Gentechnik und Entwicklungsländer (September 2004)

Medienmitteilung vom 9. September 2004

Die Debatte um die Auswirkungen der grünen Gentechnik auf die Entwicklungs- und Schwellenländer gehört mit zu den kontroversesten Themen der Technologiediskussion. Die Eidgenössische Ethikkommission für die Biotechnologie im Ausserhumanbereich (EKAH) hat dazu eine Broschüre publiziert, die sie heute anlässlich einer öffentlichen Diskussion in Bern vorstellt.

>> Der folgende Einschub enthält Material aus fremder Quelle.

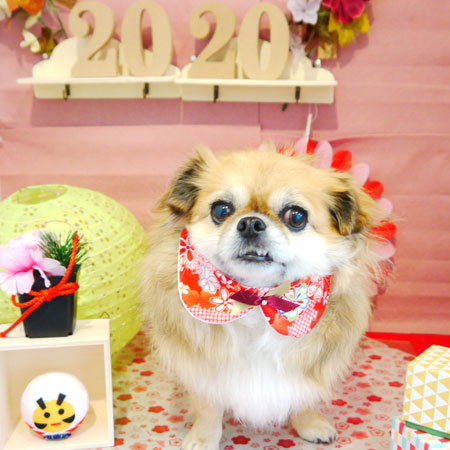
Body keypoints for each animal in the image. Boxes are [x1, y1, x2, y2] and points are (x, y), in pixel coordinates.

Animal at [141, 145, 389, 449]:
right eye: (221, 210)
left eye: (296, 217)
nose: (250, 224)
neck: (258, 301)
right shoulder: (204, 372)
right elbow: (209, 407)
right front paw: (203, 439)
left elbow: (303, 397)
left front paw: (310, 423)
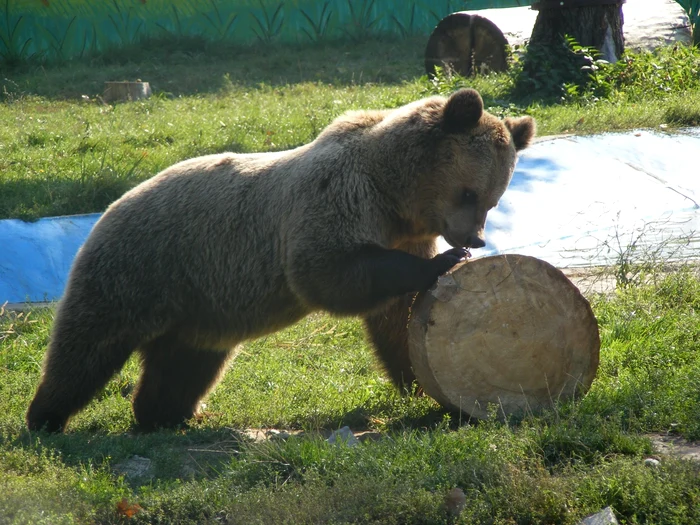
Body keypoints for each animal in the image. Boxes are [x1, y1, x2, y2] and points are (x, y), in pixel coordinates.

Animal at [24, 89, 532, 430]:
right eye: (469, 193)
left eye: (493, 199)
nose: (474, 238)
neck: (394, 195)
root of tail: (111, 205)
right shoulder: (335, 199)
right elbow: (327, 272)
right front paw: (445, 261)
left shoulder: (403, 231)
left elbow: (395, 319)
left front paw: (417, 383)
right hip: (144, 266)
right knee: (89, 345)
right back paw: (46, 416)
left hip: (199, 306)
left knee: (185, 364)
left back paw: (169, 415)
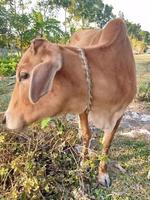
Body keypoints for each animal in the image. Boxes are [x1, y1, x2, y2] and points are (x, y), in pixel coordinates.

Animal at [2, 18, 136, 187]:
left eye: (24, 75)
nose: (4, 118)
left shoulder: (120, 112)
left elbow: (107, 142)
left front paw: (102, 173)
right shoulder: (84, 106)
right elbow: (87, 134)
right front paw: (84, 163)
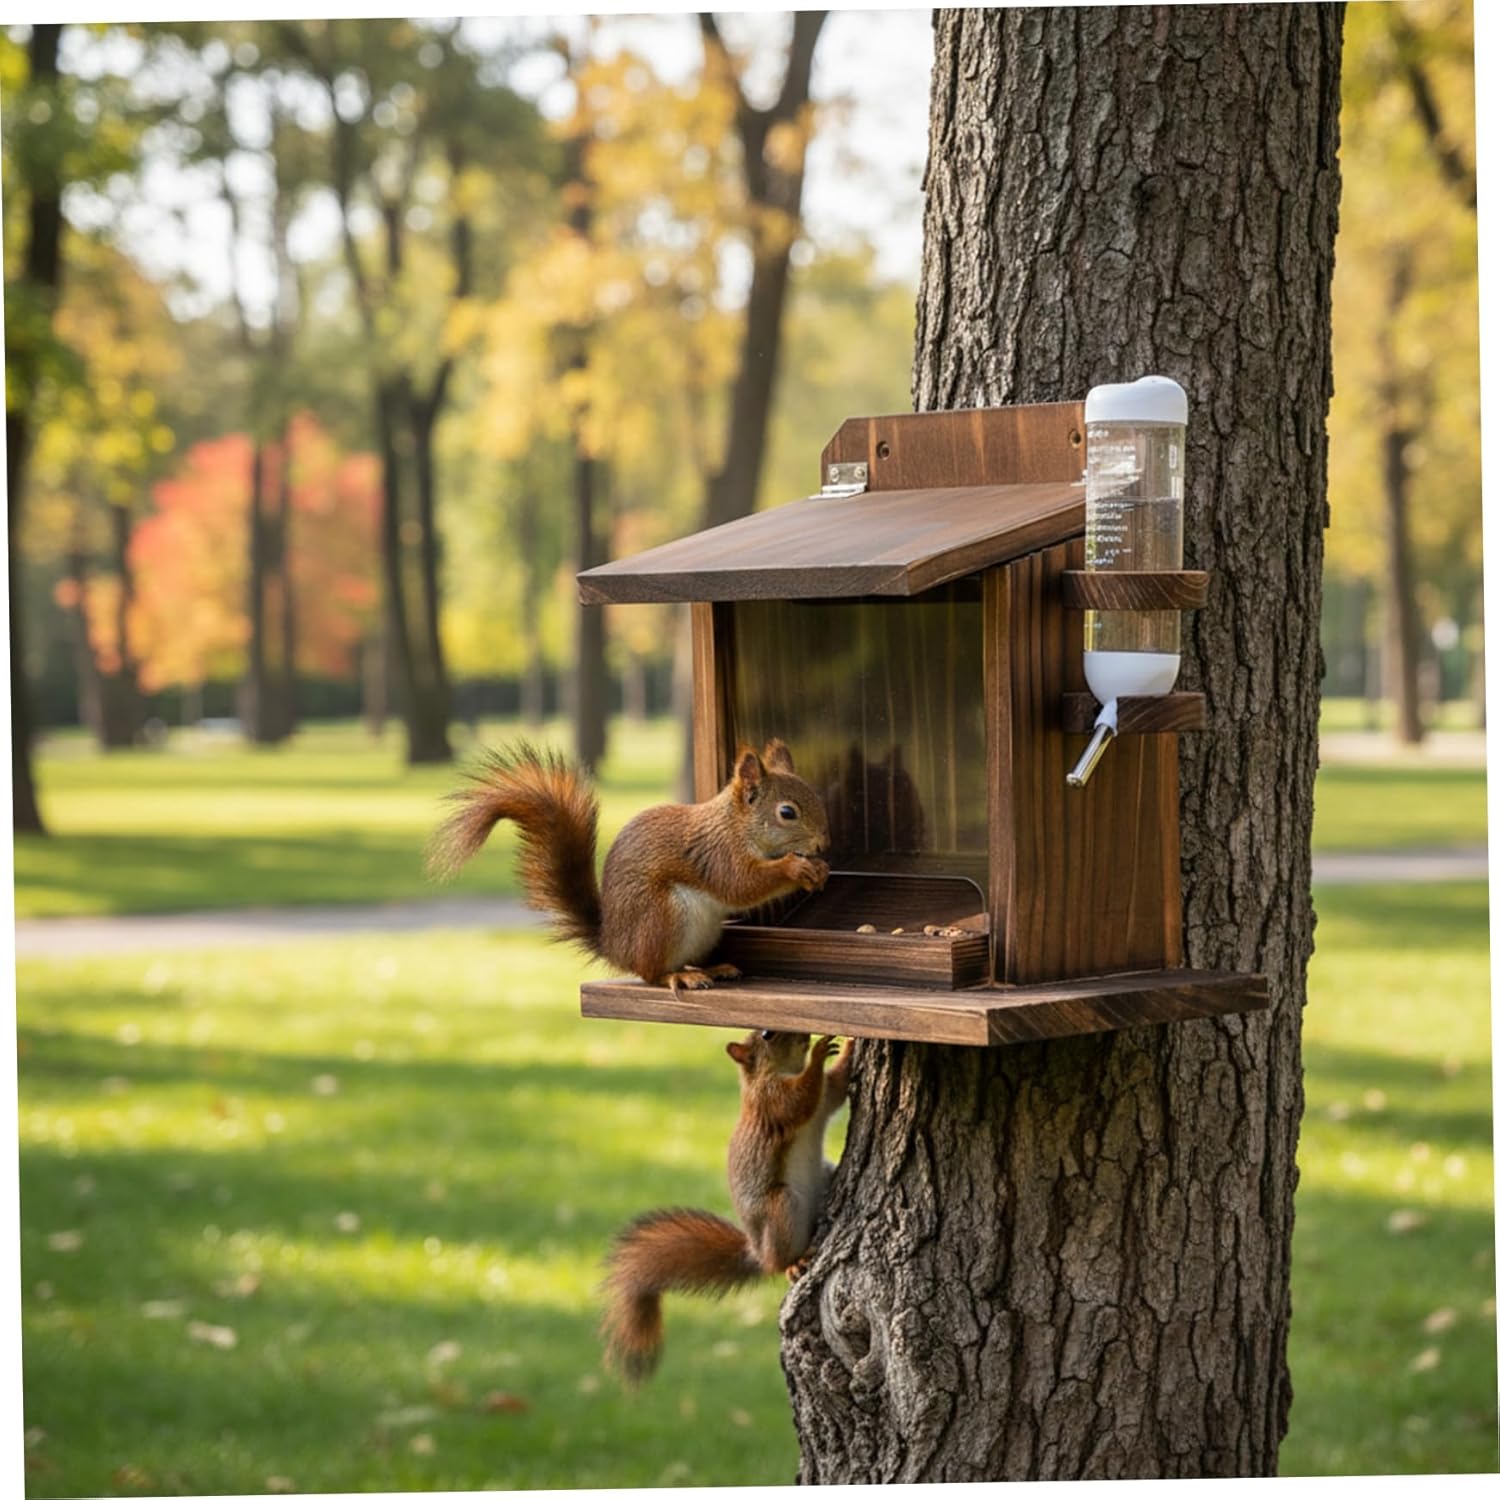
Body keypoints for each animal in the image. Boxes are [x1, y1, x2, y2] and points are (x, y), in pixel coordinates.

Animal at [426, 738, 832, 992]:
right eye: (787, 813)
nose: (823, 843)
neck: (737, 827)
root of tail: (613, 945)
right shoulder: (717, 854)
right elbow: (740, 885)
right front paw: (795, 869)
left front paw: (820, 869)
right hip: (660, 917)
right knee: (651, 973)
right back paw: (679, 978)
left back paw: (710, 969)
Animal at [600, 1029, 852, 1384]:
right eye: (767, 1034)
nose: (804, 1034)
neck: (782, 1071)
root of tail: (758, 1251)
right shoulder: (769, 1100)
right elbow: (797, 1102)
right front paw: (818, 1053)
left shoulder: (826, 1095)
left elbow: (837, 1086)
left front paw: (852, 1046)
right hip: (781, 1207)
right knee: (778, 1261)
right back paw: (793, 1263)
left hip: (824, 1176)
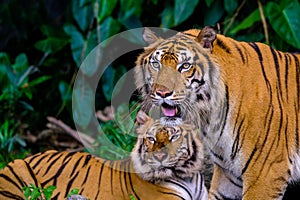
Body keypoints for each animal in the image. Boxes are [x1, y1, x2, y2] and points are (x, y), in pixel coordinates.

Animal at [135, 27, 300, 200]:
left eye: (185, 66)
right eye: (156, 64)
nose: (162, 93)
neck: (211, 115)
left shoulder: (266, 172)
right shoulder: (229, 173)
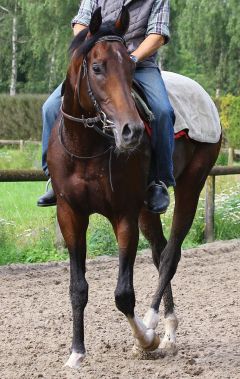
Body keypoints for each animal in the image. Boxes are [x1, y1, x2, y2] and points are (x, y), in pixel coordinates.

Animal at [47, 6, 221, 368]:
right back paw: (168, 331)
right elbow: (78, 288)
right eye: (97, 68)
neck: (87, 147)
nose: (132, 131)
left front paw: (144, 339)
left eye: (130, 66)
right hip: (147, 208)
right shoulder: (70, 214)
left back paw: (155, 327)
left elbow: (123, 295)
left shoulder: (124, 215)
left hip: (192, 186)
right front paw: (76, 353)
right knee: (159, 251)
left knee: (170, 256)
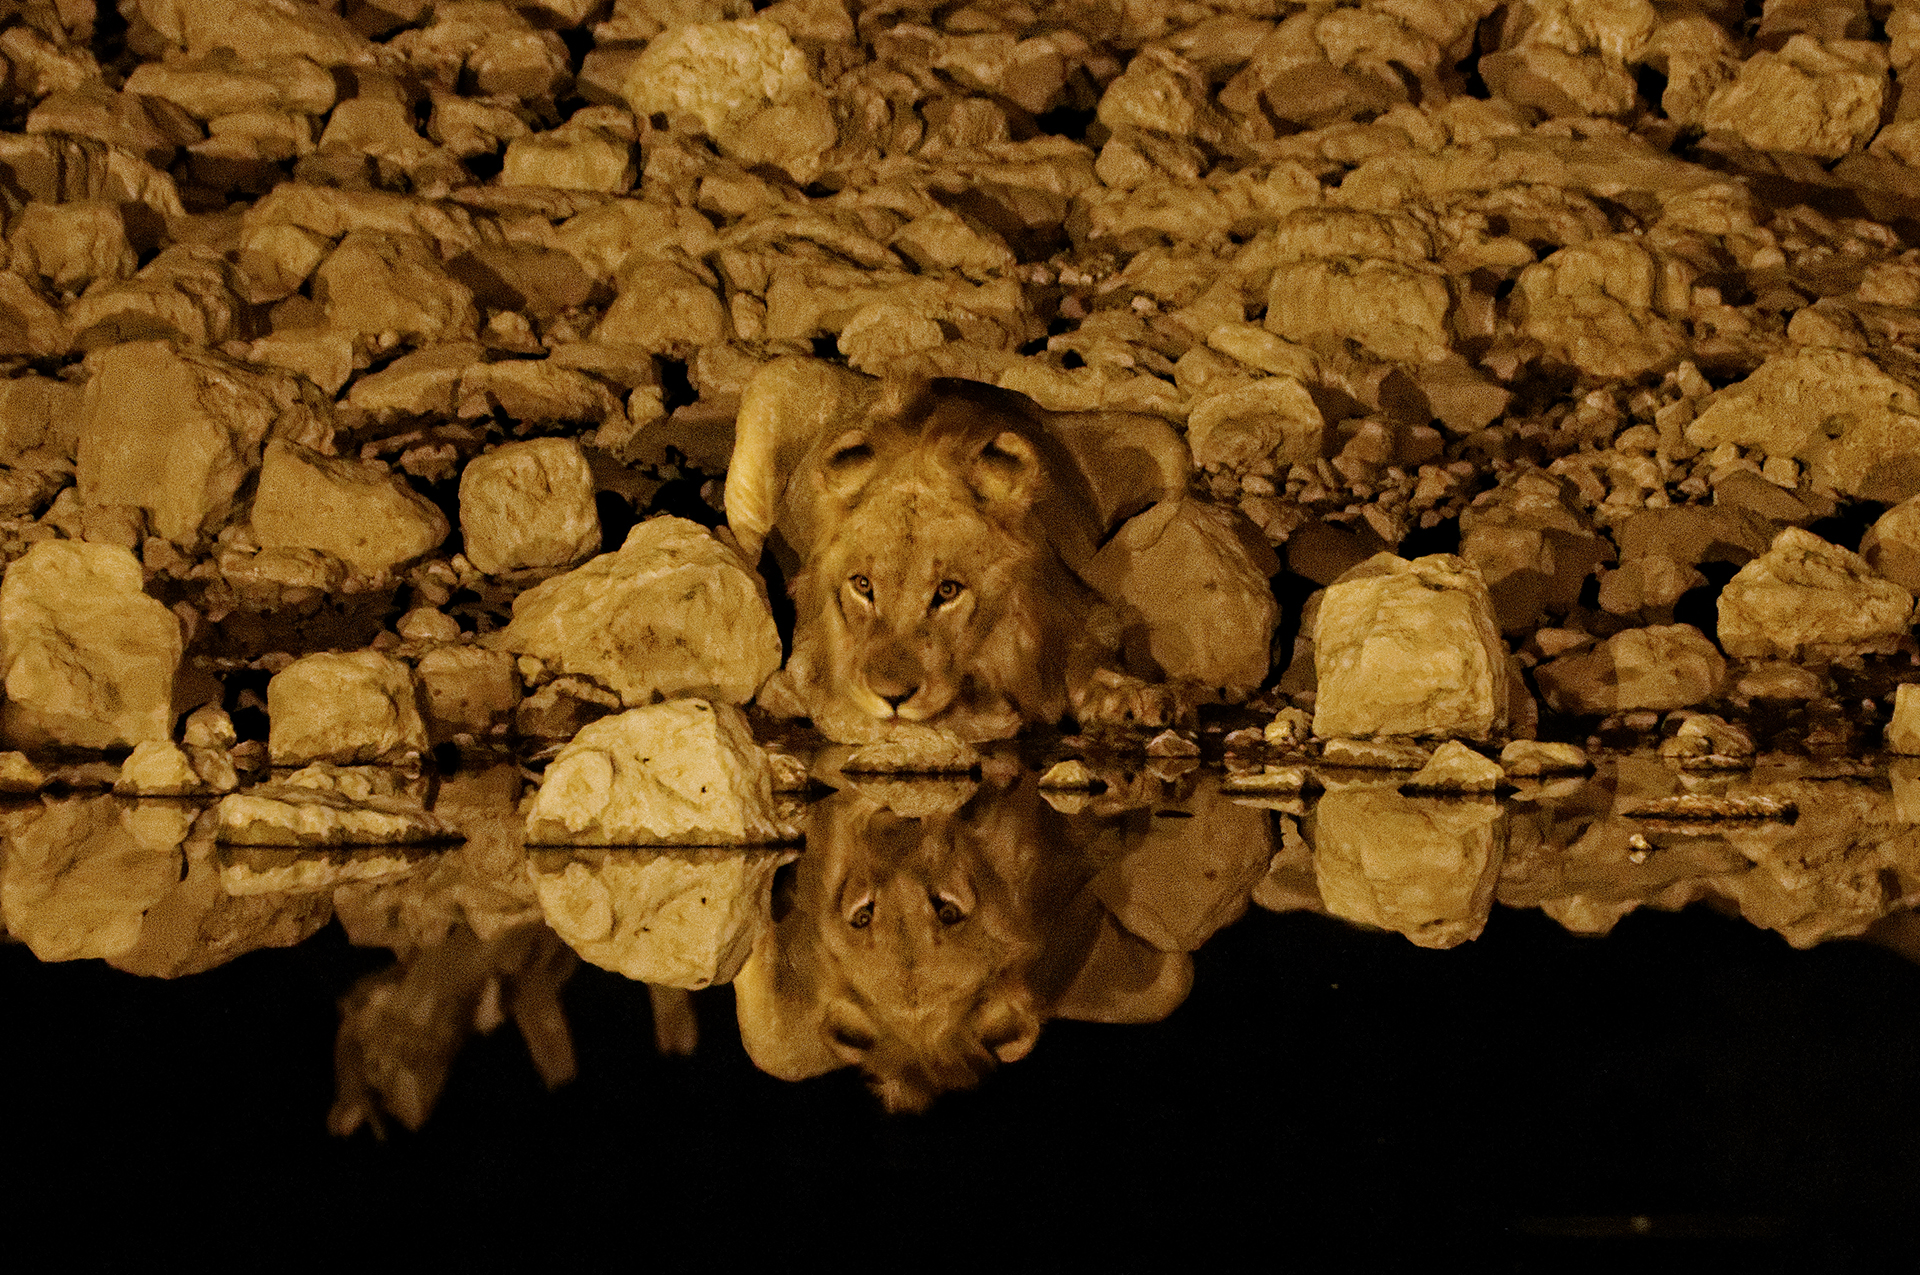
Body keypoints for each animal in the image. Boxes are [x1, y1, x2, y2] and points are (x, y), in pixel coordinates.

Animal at [724, 358, 1214, 743]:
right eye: (862, 585)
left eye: (947, 591)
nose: (893, 697)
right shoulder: (811, 650)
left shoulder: (1079, 609)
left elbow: (1091, 657)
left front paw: (1138, 698)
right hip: (776, 378)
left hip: (1159, 438)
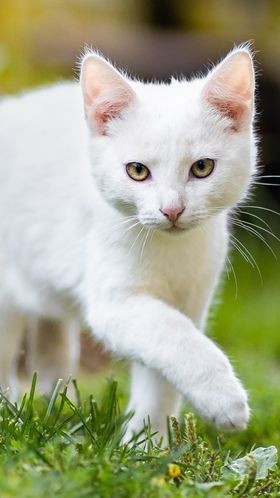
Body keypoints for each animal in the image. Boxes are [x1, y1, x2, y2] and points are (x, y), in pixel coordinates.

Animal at [0, 44, 256, 438]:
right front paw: (224, 402)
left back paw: (49, 400)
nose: (172, 210)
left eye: (202, 168)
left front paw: (149, 440)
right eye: (137, 171)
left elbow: (161, 375)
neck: (170, 250)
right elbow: (175, 336)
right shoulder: (116, 305)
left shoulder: (191, 299)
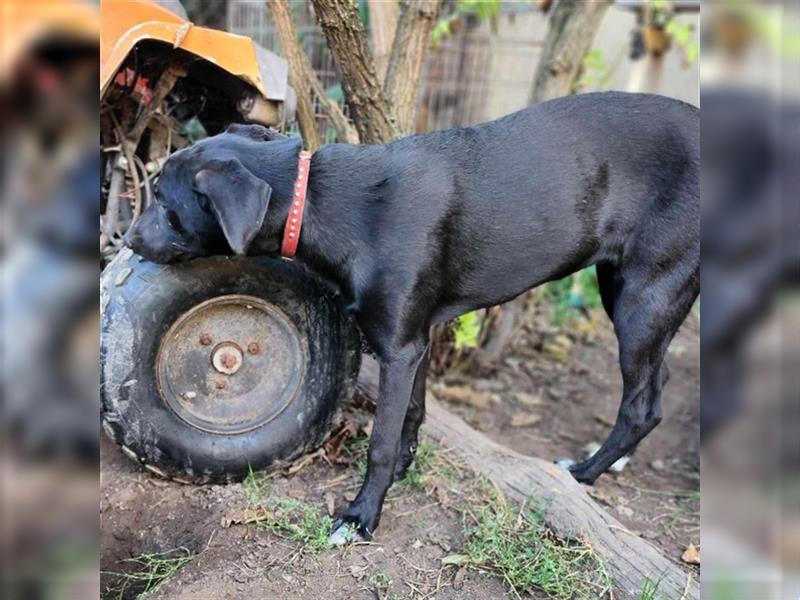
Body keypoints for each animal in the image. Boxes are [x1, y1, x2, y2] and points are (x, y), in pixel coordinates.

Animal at [126, 91, 700, 540]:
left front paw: (361, 515)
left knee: (642, 407)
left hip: (645, 296)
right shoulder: (415, 336)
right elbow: (413, 413)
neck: (322, 201)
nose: (128, 239)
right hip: (622, 288)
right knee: (658, 381)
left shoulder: (398, 348)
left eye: (165, 205)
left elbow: (379, 441)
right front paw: (405, 467)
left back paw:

In der Broschüre wird die Thematik erstmals umfassend unter den vier relevanten ethischen Aspekten diskutiert: die Nahrungssicherung, die Ernährungssouveränität, die Biodiversität und den sozialen Frieden.

Während Befürworter das Vorantreiben der Gentechnik zur Bekämpfung des Hungers in Entwicklungs- und Schwellenländern unterstützen, warnen andere Stimmen vor den negativen Folgen dieser Technologie in den betroffenen Gebieten. Beide Seiten verstehen sich dabei gleichermassen als Fürsprecher der Menschen des ?Südens?. Welche Seite hat recht? Oder haben beide recht? Um diese Fragen zu beantworten, sind die Auswirkungen der Gentechnik auf die Entwicklungs- und Schwellenländer zu prüfen. Mit ihrer Diskussion der ethischen Aspekte will die EKAH die zentralen Fragen dieses Themenbereichs beleuchten und einen Beitrag zur Ausrichtung der schweizerischen Politik leisten.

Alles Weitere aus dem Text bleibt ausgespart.